De DSM-IV Criteria voor ADHD

Verschillende subgroepen van ADHD
De DSM-IV is een Amerikaans handboek voor de diagnose van psychische aandoeningen dat in de meeste landen als standaard in de psychiatrische diagnostiek dient. In de DSM-IV worden de criteria beschreven van de symptomen waaraan moet worden voldaan om van ADHD te spreken. Het is relatief onbekend dat men bij ADHD onderscheid maakt in drie verschillende subtypen, te weten:
  • Het overwegend onoplettende type, ook wel ADD genoemd, waarbij de hyperactiviteit ontbreekt.
  • Het overwegend hyperactief-impulsieve type
  • Het gecombineerde type.

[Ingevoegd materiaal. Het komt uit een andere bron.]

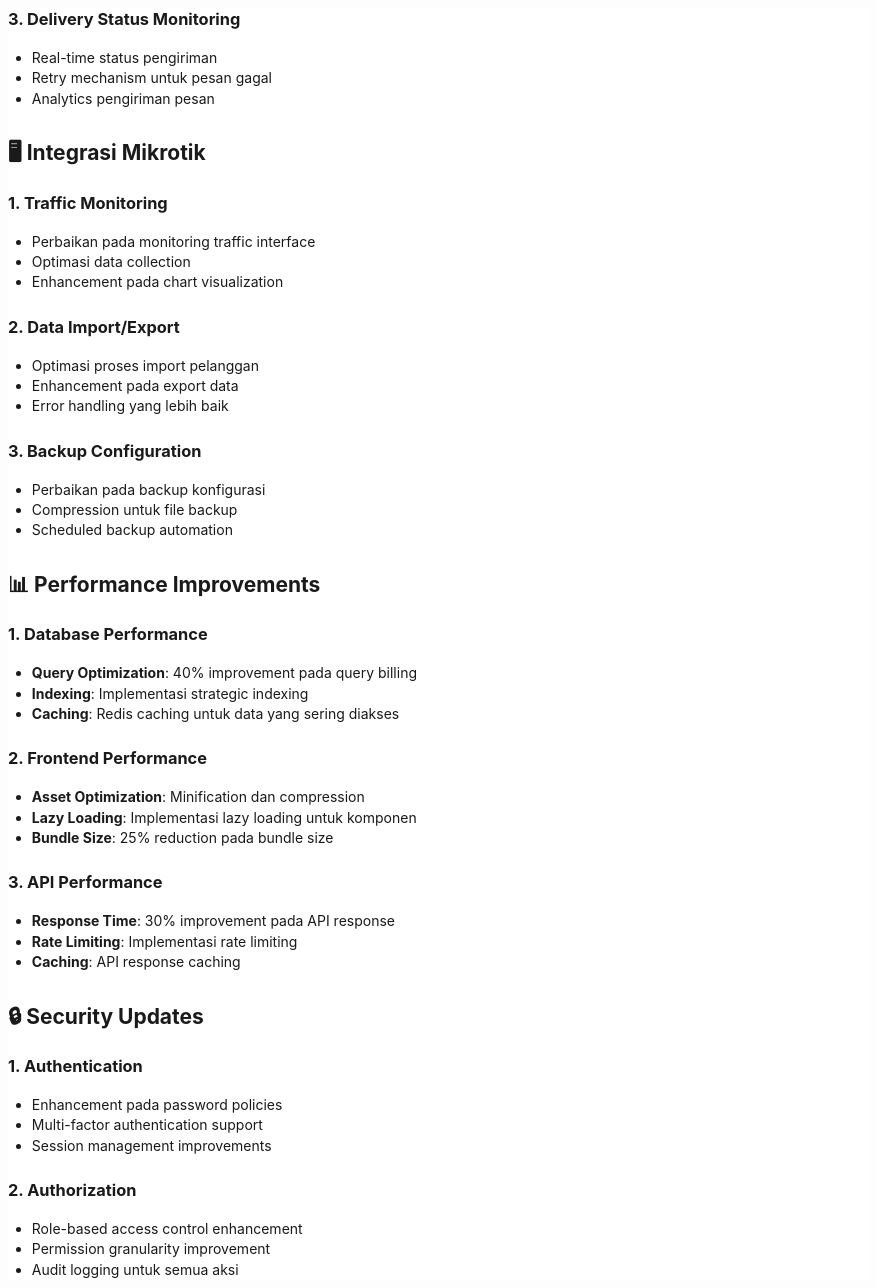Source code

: ### 3. Delivery Status Monitoring
- Real-time status pengiriman
- Retry mechanism untuk pesan gagal
- Analytics pengiriman pesan

## 🖥️ Integrasi Mikrotik

### 1. Traffic Monitoring
- Perbaikan pada monitoring traffic interface
- Optimasi data collection
- Enhancement pada chart visualization

### 2. Data Import/Export
- Optimasi proses import pelanggan
- Enhancement pada export data
- Error handling yang lebih baik

### 3. Backup Configuration
- Perbaikan pada backup konfigurasi
- Compression untuk file backup
- Scheduled backup automation

## 📊 Performance Improvements

### 1. Database Performance
- **Query Optimization**: 40% improvement pada query billing
- **Indexing**: Implementasi strategic indexing
- **Caching**: Redis caching untuk data yang sering diakses

### 2. Frontend Performance
- **Asset Optimization**: Minification dan compression
- **Lazy Loading**: Implementasi lazy loading untuk komponen
- **Bundle Size**: 25% reduction pada bundle size

### 3. API Performance
- **Response Time**: 30% improvement pada API response
- **Rate Limiting**: Implementasi rate limiting
- **Caching**: API response caching

## 🔒 Security Updates

### 1. Authentication
- Enhancement pada password policies
- Multi-factor authentication support
- Session management improvements

### 2. Authorization
- Role-based access control enhancement
- Permission granularity improvement
- Audit logging untuk semua aksi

Het gecombineerde type kenmerkt zich door zowel concentratieproblemen, hyperactiviteit als impulsiviteit.

Hoofdkenmerken van ADHD volgens de DSM IV:
Omdat de kenmerken met het ouder worden iets kunnen afnemen, wordt vaak gesteld dat een volwassen patiƫnt moet voldoen aan 4 of 5 van 9 criteria van een of beide symptoomclusters.

A. Ofwel (1), ofwel (2)

  1. Zes (of meer) van de volgende symptomen van aandachtstekort zijn gedurende ten minste zes maanden aanwezig geweest in een mate die onaangepast is en niet past bij het ontwikkelingsniveau:

    Aandachtstekort:
    a. slaagt er vaak niet in voldoende aandacht te geven aan details of maakt achteloos fouten in schoolwerk, werk of bij andere activiteiten
    b. heeft vaak moeite de aandacht bij taken of spel te houden
    c. lijkt vaak niet te luisteren als hij/zij direct aangesproken wordt
    d. volgt vaak aanwijzingen niet op en slaagt er vaak niet in schoolwerk, karweitjes af te maken of verplichtingen op het werk na te komen (niet het gevolg van oppositioneel gedrag of van het onvermogen om aanwijzigen te begrijpen)
    e. heeft vaak moeite met het organiseren van taken en activiteiten
    f. vermijdt vaak, heeft een afkeer van of is onwillig zich bezig te houden met taken die een langdurige aandacht (langdurige geestelijke inspanning) vereisen (zoals school- of huiswerk)
    g. raakt vaak dingen kwijt die nodig zijn voor taken of bezigheden (bijvoorbeeld speelgoed, huiswerk, potloden, boeken of gereedschap)
    h. wordt vaak gemakkelijk afgeleid door uitwendige prikkels
    i. is vaak vergeetachtig bij dagelijkse bezigheden
  2. Zes (of meer) van de volgende symptomen van hyperactiviteit-impulsiviteit zijn gedurende ten minste zes maanden aanwezig geweest in een mate die onaangepast is en niet past bij het ontwikkelingsniveau:

    Hyperactiviteit:
    a. beweegt vaak onrustig met handen of voeten, of draait in zijn/haar stoel
    b. staat vaak op in de klas of in andere situaties waar verwacht wordt dat men op zijn plaats blijft zitten
    c. rent vaak rond of klimt overal op in situaties waarin dit ongepast is (bij adolescenten of volwassenen kan dit beperkt blijven tot subjectieve gevoelens van rusteloosheid)
    d. kan moeilijk rustig spelen of zich bezighouden met ontspannende activiteiten
    e. is vaak “in de weer” of “draaft maar door”
    f. praat vaak aan een stuk door

    Impulsiviteit
    g. gooit het antwoord er vaak al uit voordat de vragen afgemaakt zijn
    h. heeft vaak moeite op zijn/haar beurt te wachten
    i. verstoort vaak bezigheden van anderen of dringt zich op (bijvoorbeeld mengt zich zomaar in gesprekken of spelletjes)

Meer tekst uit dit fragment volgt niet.